White told us that "about 250" people responded to the polls. Even if you assume that all of these people were current students, it would be a sample size of less than 1% of Bristol University's total student population. In any case, students believing that a deterrence exists does not make that a reality. Even if one does exist, it is impossible to know whether this is because would-be abusers now know about the kits, or for any number of other reasons.
Enough also claimed that "50% of all rapes" are now being reported to its website. This fails to consider how many of the incidents reported are non-recent assaults, and how the "50%" is based on the disputed "500 rapes" annually on campus figure.
White told openDemocracy that Enough wants to do a proper evaluation of its impact – emails even show it approached UoB for support on this – but needs more investment to do so. But understanding this need for more thorough research hasn't stopped the company from trotting out unscientific data to demonstrate impact to supporters, funders and investors.
White compares Enough's approach to a "breathalyser", which she says created a social deterrence to drink-driving. This fails to recognise that breathalysers are administered by police, protecting the chain of custody so the evidence of drink-driving can be used in a prosecution. Self swab kits do not achieve this. Breathalysers also prove a driver was drunk, while self-swab kits do not prove rape, only the presence of a second set of DNA.
"Violence against women and girls is an incredibly entrenched social problem and the known consequences for perpetrators have done little to prevent it. I've worked with perpetrators of all forms of abusive behaviour, including rape and sexual abuse specifically. Nobody has ever said to me that they wouldn't have done what they did, had they known that being reported to the police were an option – they knew that to begin with," said Rape Crisis' Ciara Bergman.
"Whilst it may not be intended, the trouble with distributing and selling self-swab kits to survivors is it implies that to avoid or end rape, they are the ones who need to change their behaviour – by buying something or displaying it in their home. To us, that's victim blame, which we reject."

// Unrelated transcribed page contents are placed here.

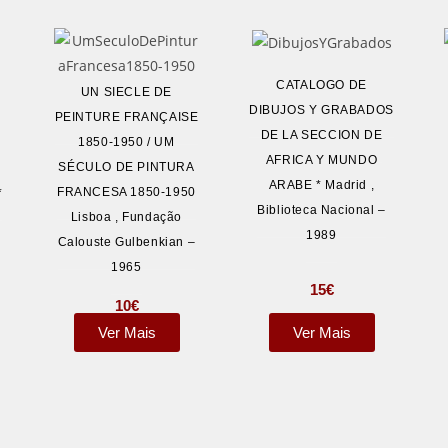
CATALOGO DE
UN SIECLE DE
DIBUJOS Y GRABADOS
PEINTURE FRANÇAISE
DE LA SECCION DE
1850-1950 / UM
AFRICA Y MUNDO
SÉCULO DE PINTURA
ARABE * Madrid ,
FRANCESA 1850-1950
*
Biblioteca Nacional –
Lisboa , Fundação
1989
Calouste Gulbenkian –
1965
15
€
10
€
Ver Mais
Ver Mais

Bergman said she shared the pain and frustrations expressed by women that the criminal justice system and the police are failing them. "But our approach is to locate responsibility for rape with perpetrators, and to change existing systems so that they're fit for purpose, rather than to try to replace them with unproven alternatives which could risk letting women down in their darkest hour".

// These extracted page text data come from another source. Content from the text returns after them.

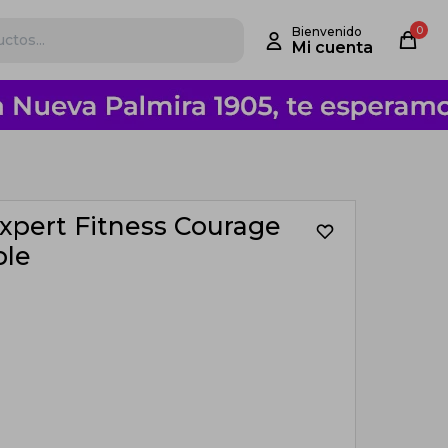
0
xpert Fitness Courage
ble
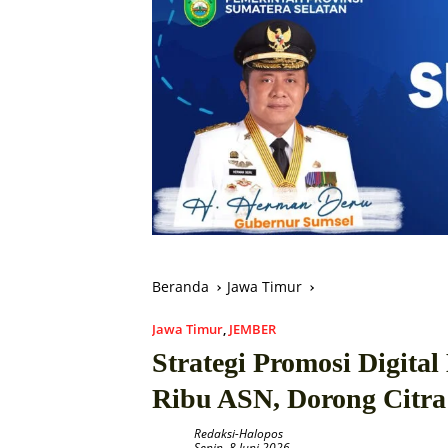
Beranda
Jawa Timur
Jawa Timur
,
JEMBER
Strategi Promosi Digita
Ribu ASN, Dorong Citra 
Redaksi-Halopos
Senin, 8 Juni 2026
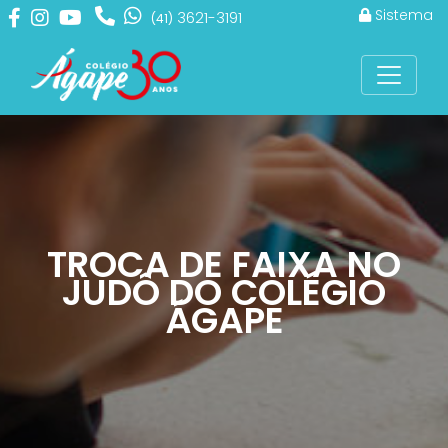
Sistema
3621-3191
(41)
TROCA DE FAIXA NO
JUDÔ DO COLÉGIO
ÁGAPE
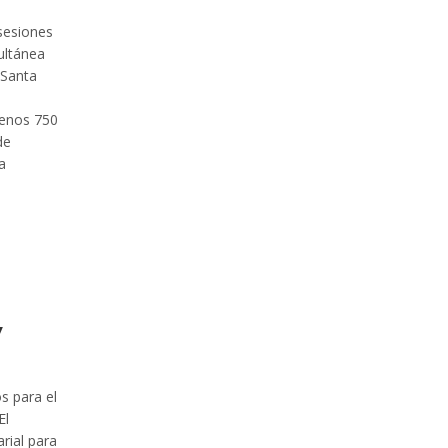
 sesiones
ultánea
 Santa
menos 750
de
a
y
s para el
El
rial para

In a statement, Enough said: "Enough clearly communicates that an Enough report is the last resort and that the police and the SARC come first. To insist that everyone reports to either of those two is unethical and leaves five in six survivors unsupported.
"If a survivor decides to not report to a SARC/ the police, and makes a report to Enough, they will be signposted to two key pages: 'Next Steps' and 'Crisis Information'. These were developed with the advice of Avon and Somerset Police. No reporting option can be everything to everyone. Enough is part of the solution, intended to support those who would have otherwise done nothing."
But Lily, the student from Bristol who told White that she did not think the kits were the way to approach ending rape, believes Enough has missed an opportunity to make real change.
"We already have rape kits, we already have mechanisms in place," she said. "They could have campaigned on the causes of rape. They could have started talking openly and honestly about misogyny in societies, the culture of sexual assault. Instead, they are selling rape kits."